┌─ TEXTE FOURNI
Malheureusement Scipion combattait aux portes de Numance quand la révolution éclata, et à son retour elle était déjà entrée dans les voies de sang et de violence d'où on ne pouvait plus la tirer, et où lui-même trouva la mort. C'est qu'excepté lui, peut-être, tous fermaient les yeux sur la gravité du mal, et nul ne songeait au moyen de le guérir. Comme ces vieux sénateurs qui, assis dans leurs chaises curules, attendaient, impassibles et dignes, que les Gaulois parussent, les Scævola, les Calpurnius et les Tubéron croyaient faire assez pour leur patrie en donnant l'exemple d'une vie sans tache, et, prêts à mourir, mais incapables de combattre, ils laissaient, dans leur inactive vertu, arriver les jours de malheur. Stoïciens pour la plupart, ils savaient mieux souffrir qu'agir; jurisconsultes, ils n'auraient pas voulu sortir de la légalité; et ils ne voyaient pas que la république, comme un malade désespéré, avait besoin de ces remèdes énergiques des temps de révolution qui sauvent les empires ou qui les tuent.

CHAPITRE XVI.

LES GRACQUES (133-121).

SOULÈVEMENT DES ESCLAVES; EUNUS (133). ·

LOI AGRAIRE DE TIBERIUS GRACCHUS (133). DÉPOSITION D'OCTAVIUS; MORT DE TIBÉRIus (133). SCIPION ÉMILIEN ET LES ITALIENS.— ROGATIONS ET PUISSANCE DE CAÏUS GRACCHUS (123). · MORT DE CAÏUS (121).

Soulèvement des esclaves; Eunus (133).

Il y avait trois classes d'opprimés : le peuple de Rome, les Italiens et les provinciaux, les esclaves. Chacune de ces trois classes réclama à son tour. Les esclaves les plus maltraités de tous, se soulevèrent les premiers. Six fois déjà le sénat avait eu à réprimer des révoltes partielles d'esclaves avant d'avoir à combattre la formidable insurrection d'Eunus. Ce Syrien, esclave en Sicile, avait prédit qu'il serait roi

et appuyé sa prophétie par un miracle; en parlant, il lançait des flammes; une noix remplie de soufre allumé et cachée dans sa bouche accomplissait le prodige. Grâce à ses impostures il s'était acquis une grande autorité sur ses compagnons d'infortune, quand la cruauté d'un maître, le riche Damophile de la ville d'Enna, amena un soulèvement. Ses 400 esclaves ayant brisé leurs chaînes, se jetèrent dans la campagne, et rentrèrent bientôt en force dans la ville; tous les habitants furent massacrés, Damophile servit longtemps de jouet à leur vengeance; ils n'épargnèrent que sa fille qui leur avait montré quelque pitié. Un mouvement pareil éclata à Agrigente, et 5000 hommes vinrent se réunir aux esclaves d'Enna, qui avaient pris pour chef le prophète syrien, sous le nom du roi Antiochus. Dès qu'il eut un camp, un lieu de refuge, les esclaves accoururent de tous les points de l'île En quelques mois, Eunus réunit 70 000 hommes.
└─
(CONSIGNE A)
Recopiez le passage du texte fourni situé entre « SOULÈVEMENT DES ESCLAVES; EUNUS (133). · » et « DE CAÏUS (121). », bornes incluses.
(CONSIGNE B)
D'après le texte fourni, par quel moyen Eunus semblait-il lancer des flammes en parlant ?
Les lignes ci-dessous forment un ensemble indépendant du texte fourni.
┌─ DONNÉES FOURNIES
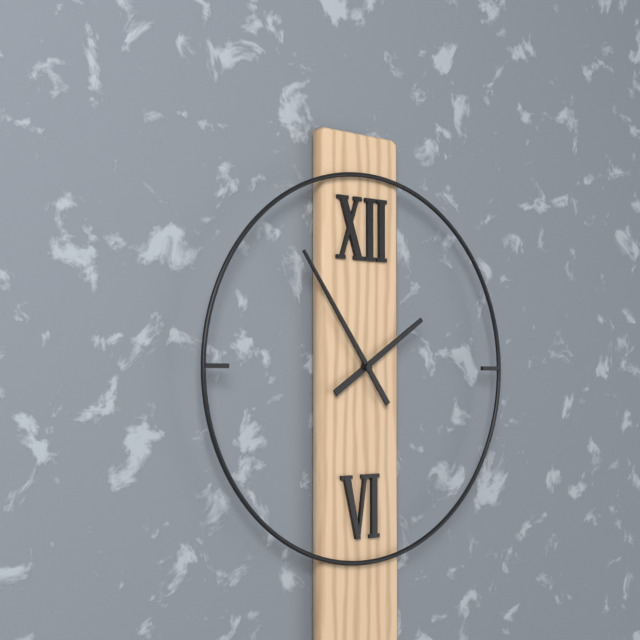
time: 1:54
└─
(RÉSULTAT OBTENU A)
SOULÈVEMENT DES ESCLAVES; EUNUS (133). ·

LOI AGRAIRE DE TIBERIUS GRACCHUS (133). DÉPOSITION D'OCTAVIUS; MORT DE TIBÉRIus (133). SCIPION ÉMILIEN ET LES ITALIENS.— ROGATIONS ET PUISSANCE DE CAÏUS GRACCHUS (123). · MORT DE CAÏUS (121).

(RÉSULTAT OBTENU B)
Il cachait dans sa bouche une noix remplie de soufre allumé.